Current gay pop-culture it-boy Russell Tovey recently had some interesting things to say about growing up gay and turning out the way he did: “I feel like I could have been really effeminate, if I hadn’t gone to the school I went to. Where I felt like I had to toughen up. If I’d have been able to relax, prance around, sing in the street, I might be a different person now. I thank my dad for that, for not allowing me to go down that path.” Apparently, the father of Tovey refused his young son’s request to attend a performing arts school; now, Tovey is thankful for his father’s insistence; whereas, Tovey believes that the school of his choice would have turned him into a less masculine man.
And, this isn’t the first time the masculine vs feminine war within the gay community has spilled out from the gayborhood into the public consciousness: soccer star Robbie Rogers’ assertion that he wanted only a “very masculine” actor to play him in a perspective movie about his life; when Neil Patrick Harris was on Broadway playing the transgender Hedwig he said of taking on this role: “I’ve lived my whole life being attracted by masculinity - it's why I like guys. I’m not a super effete person, and I have to turn into that, and in doing so it brings up a lot of homophobic insecurities within myself;” then, butch gay actor Tuc Watkins criticized the depiction of homosexuals on “Modern Family” as perpetuating an effete 80s stereotypes.
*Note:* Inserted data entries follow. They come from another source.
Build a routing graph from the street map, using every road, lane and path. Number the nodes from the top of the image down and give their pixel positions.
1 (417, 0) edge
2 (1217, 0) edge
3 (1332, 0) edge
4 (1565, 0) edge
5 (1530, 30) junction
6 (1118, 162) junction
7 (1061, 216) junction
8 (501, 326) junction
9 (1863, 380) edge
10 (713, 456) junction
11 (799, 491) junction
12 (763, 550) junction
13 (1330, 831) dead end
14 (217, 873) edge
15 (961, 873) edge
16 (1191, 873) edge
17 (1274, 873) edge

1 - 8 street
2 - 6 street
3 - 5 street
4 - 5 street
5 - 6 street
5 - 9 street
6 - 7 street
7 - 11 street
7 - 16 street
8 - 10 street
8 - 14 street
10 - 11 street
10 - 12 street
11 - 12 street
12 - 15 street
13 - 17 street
Why the bitchiness? First of all, peace and tranquility are never found in the gay world of over testosterone saturation: it’s always agitated and restless; there is a consistent pervasive air of hunting and devouring; everything seeps sex – I learned quickly as an 18 year old new to San Francisco, that something as innocuous as a prolonged look or an innocent smile can turn into a heated sexual encounter with someone you never met before. In that context, in the homosexual male mind, there is always a persistent push and pull between the image of masculinity and its reality. From its modern inception, gay males have worshiped the hyper-masculine persona – epitomized by the 1970s drawings from artist Tom of Finland. Through the horror of AIDS, today, only gay porn has kept that dream alive. Across the board, actual living breathing gay men fail to equal these unrealistic phantasms of masculine perfection. Those that fall way short are rather negatively referred to as “fems” or more oftentimes as “bottoms.” To the more masculine types – they must be both passive and subservient; for, in masculinity – they see their ultimate salvation.
Gay men both adore and fear the masculine ideal. They dream of literally rising to the heavens – attaining and or becoming the embodiment of physical perfection; and, they will do almost anything to make it – hence, the tragic propensity for recipients of anal sex to bear the brunt of the AIDS epidemic; in choosing to seek out the elusive masculine through sex, they forfeit their own lives. Those that survive, especially as they near middle age and everything either begins to deflate or sag – a palpable and all-pervasive bitterness, verging on hatred, sets in; although, currently, I see this also appearing in the younger generation, a premature swerve towards anger and resentment, caused by the modern phenomena of internet porn-inspired teens who have out-sexed their predecessors. Inevitably, the inability to create a personal peace through sex leaves everyone frustrated and feeling semi-cheated; and, all that’s left is sadness and regret; it’s a horrible reversal of fortune – everything that draws them to the gay lifestyle – a promise of happiness beyond the sadness that was childhood, comes back and they find themselves that same bullied little boy all over again.